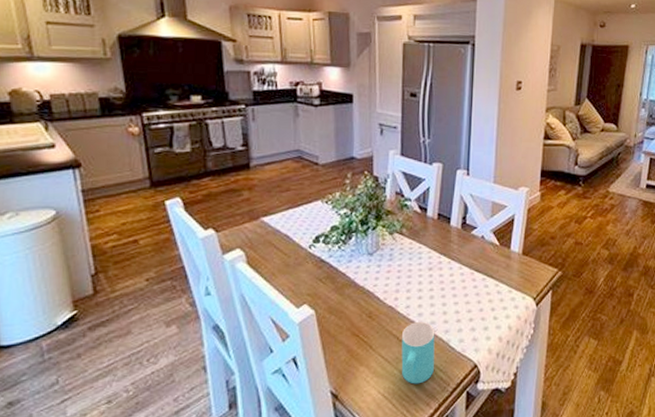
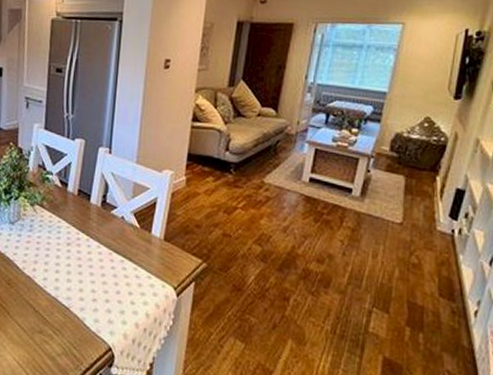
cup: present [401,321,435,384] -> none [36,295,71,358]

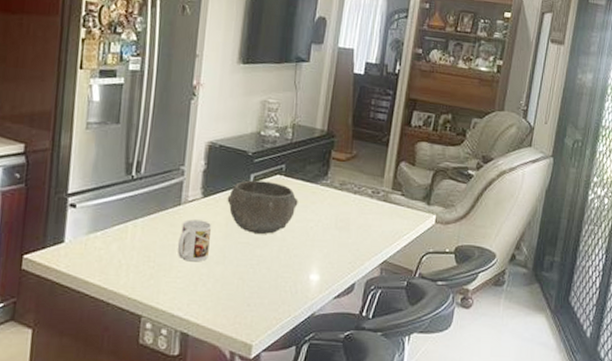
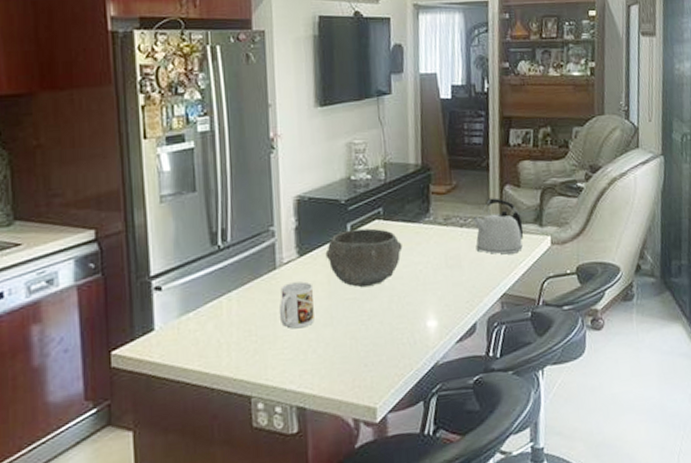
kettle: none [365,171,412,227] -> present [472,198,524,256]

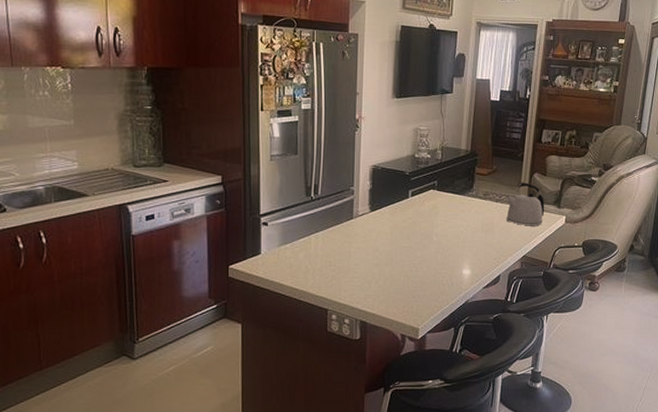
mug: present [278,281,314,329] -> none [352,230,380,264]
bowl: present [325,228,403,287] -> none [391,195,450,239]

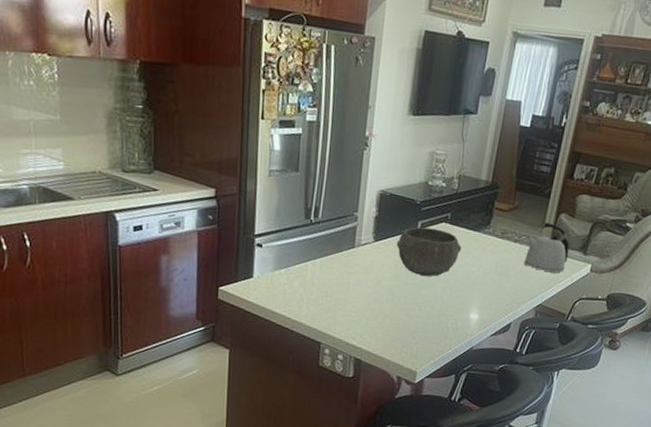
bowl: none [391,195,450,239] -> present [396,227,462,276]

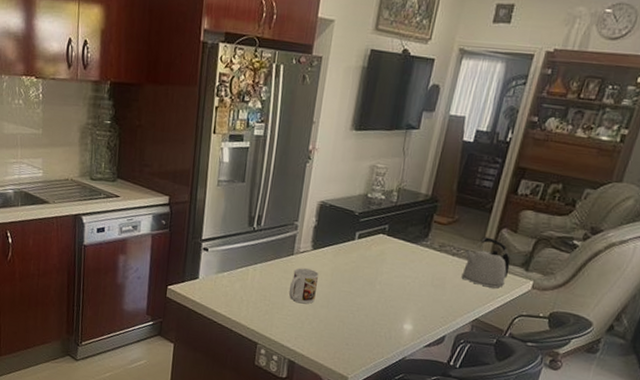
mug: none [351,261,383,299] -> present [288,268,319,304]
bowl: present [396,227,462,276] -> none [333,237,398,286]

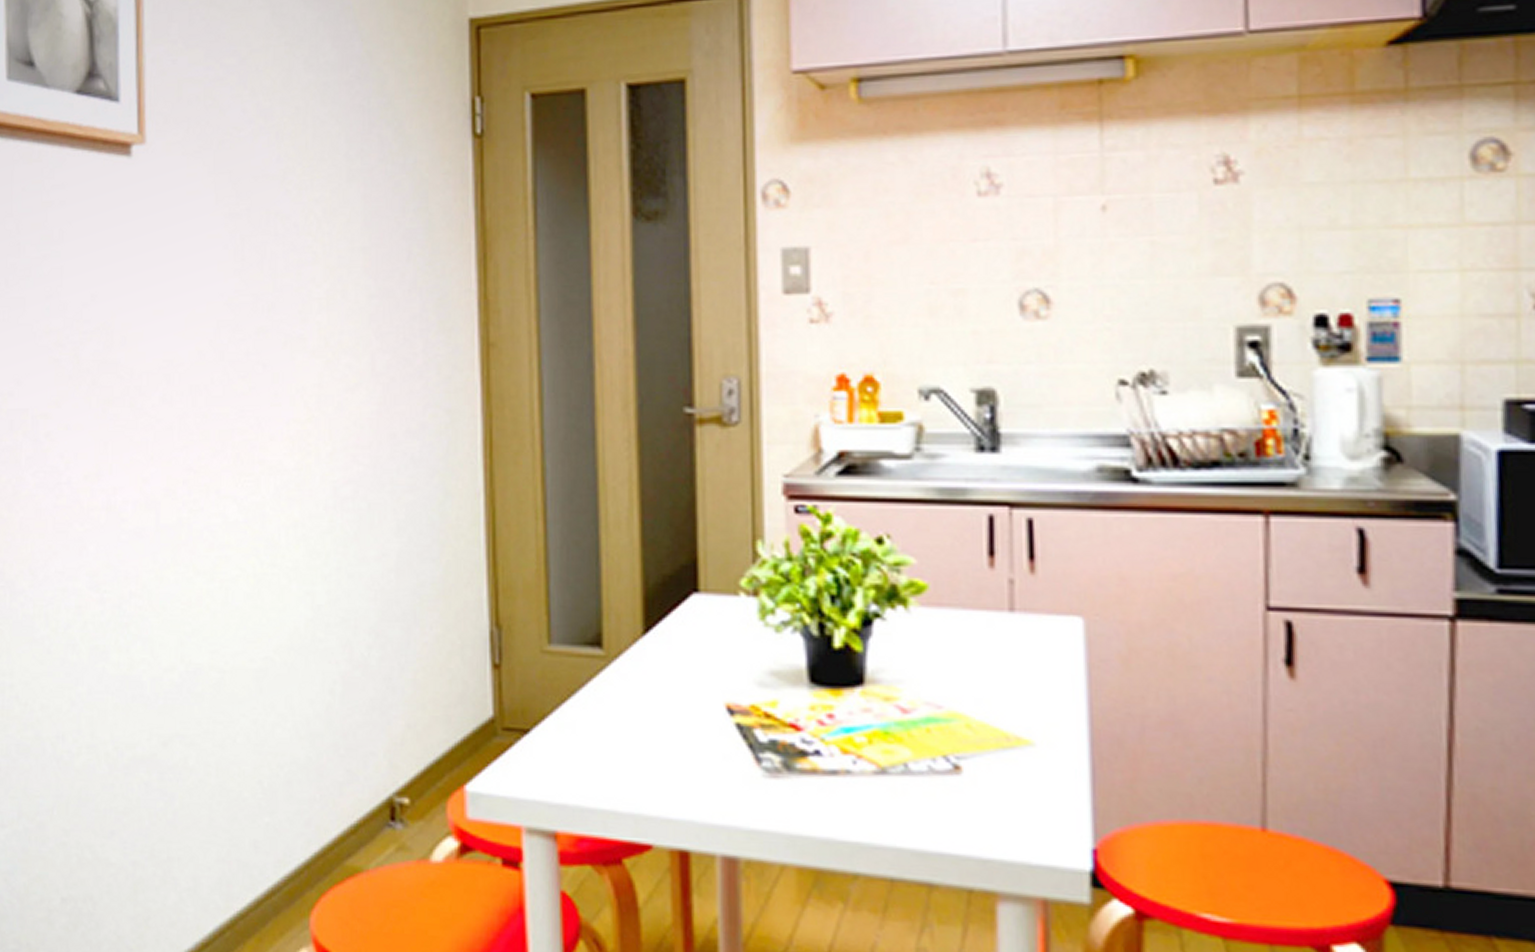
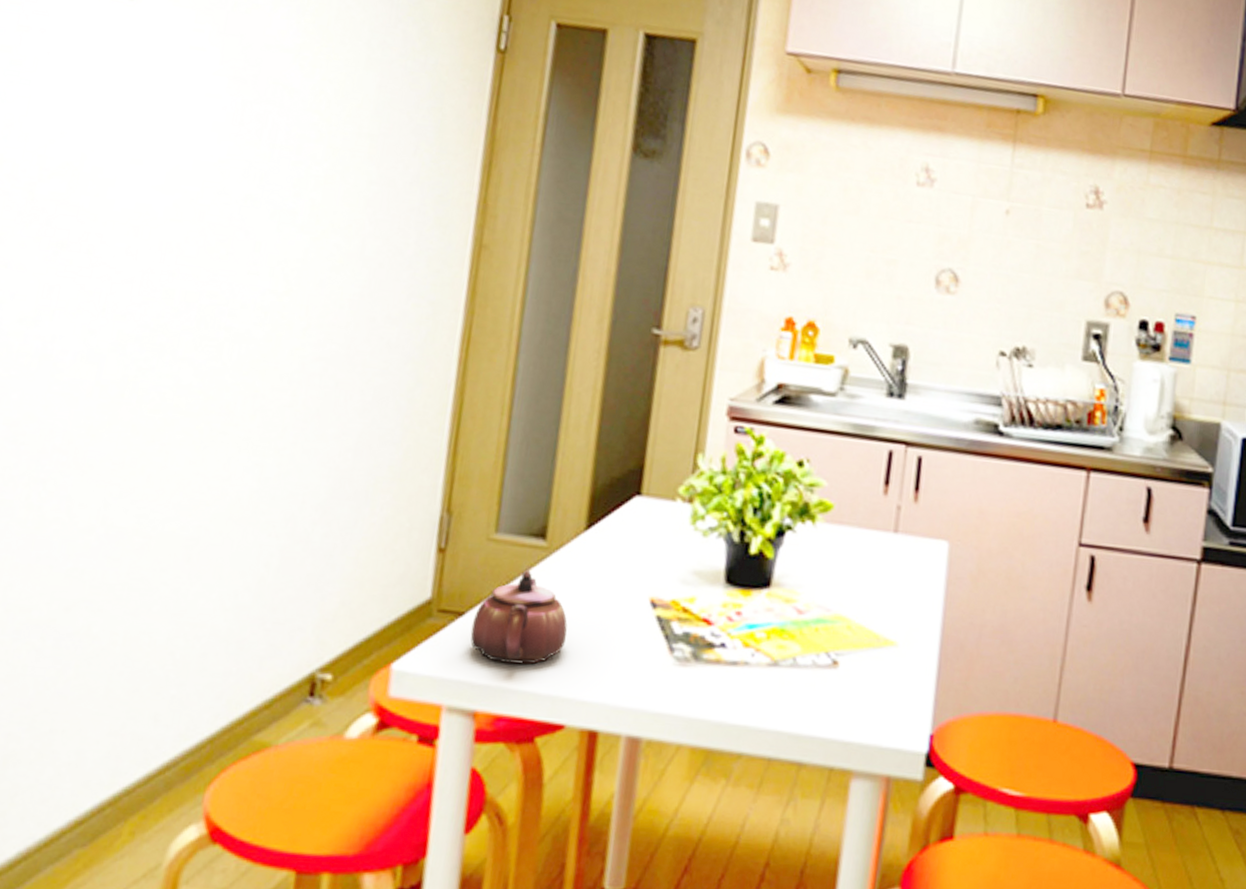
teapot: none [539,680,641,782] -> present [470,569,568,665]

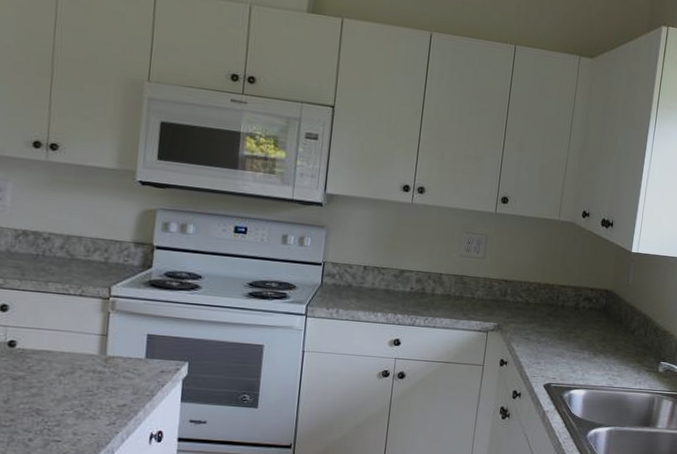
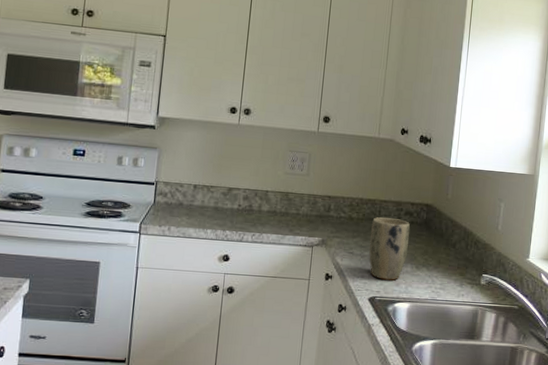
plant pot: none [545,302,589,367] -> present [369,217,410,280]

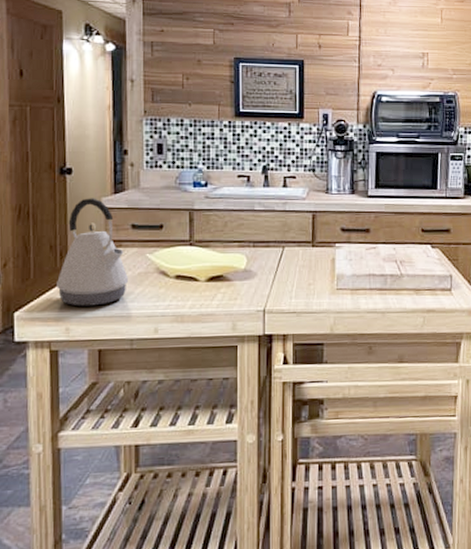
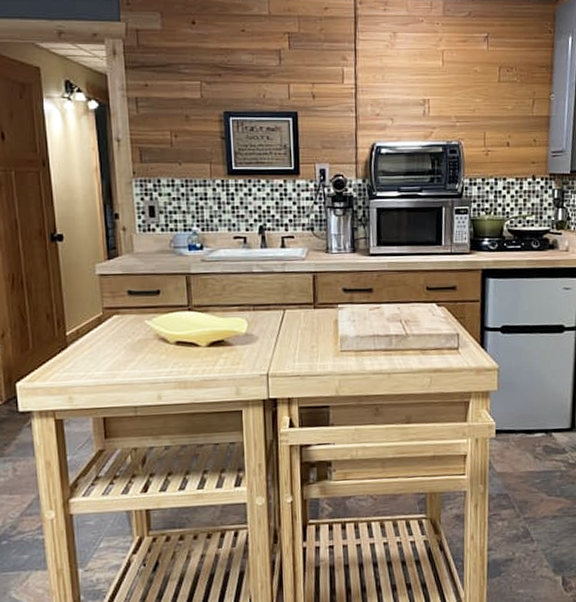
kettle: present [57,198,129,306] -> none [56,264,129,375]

» Your assignment: Your task is to copy every line of the entries that contains the string "kettle".

» Result below:
kettle: none [365,171,412,227] -> present [472,198,524,256]
kettle: present [57,198,129,306] -> none [56,264,129,375]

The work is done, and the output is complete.